I am confident that I am not the only one that has a private conversation with themselves - not the schizophrenic ones but a tamer version of the good versus lazy one. My chat with Rory Jones of WSJ on Thursday about diabetes and realised that as I get older, these private conversations dominate my time. But then I spend a lot of time on my own. Love it but not always the conversation.
The alarm goes off at 6am - though I have been awake but still in bed since 5.30. I peer at the phone, switch it off and think, "time to wake up".
Me: No a few more minutes then you have 2 mins to get ready and 20 mins to walk around the block and you should be okay for a cup of tea before getting ready.
Me: If I don't get up now, its not going to happen.

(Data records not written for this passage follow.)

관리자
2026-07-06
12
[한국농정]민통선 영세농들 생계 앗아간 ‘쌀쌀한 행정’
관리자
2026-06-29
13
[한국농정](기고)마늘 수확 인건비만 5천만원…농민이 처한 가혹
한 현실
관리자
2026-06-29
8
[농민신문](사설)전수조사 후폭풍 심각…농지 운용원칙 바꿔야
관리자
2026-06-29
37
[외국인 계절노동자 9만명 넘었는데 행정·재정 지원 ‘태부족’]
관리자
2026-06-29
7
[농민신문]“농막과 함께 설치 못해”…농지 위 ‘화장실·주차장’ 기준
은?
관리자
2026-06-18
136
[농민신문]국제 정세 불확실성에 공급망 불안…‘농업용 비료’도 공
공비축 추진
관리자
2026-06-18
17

Me: Okay lets get a cup of tea and ponder this
Me: Oops - where did the time go? Its time to get ready and go to work
On a good morning
Alarm goes off, I switch off.
Me: Five more mins
Me: Nope not going to do that.
Get up, put sneakers on, sort a bottle of water, music and leave for a 20 min walk around the block.
Me: I'm imagining things. Nothing a few pills can't resolve.
Me: I want that chocolate. Now what did I eat today and can I indulge in that piece of chocolate?
Me: Was that a twinge?
Me: No I'm imagining it.
Me: You should go to the doc - its been a while
Me: Nah - it will become much to real and I'll end up with more pills to take daily. I'll just remember to get up tomorrow and exercise.
These are my private conversations. For the most part, the head is out of the sand but I do have my moments.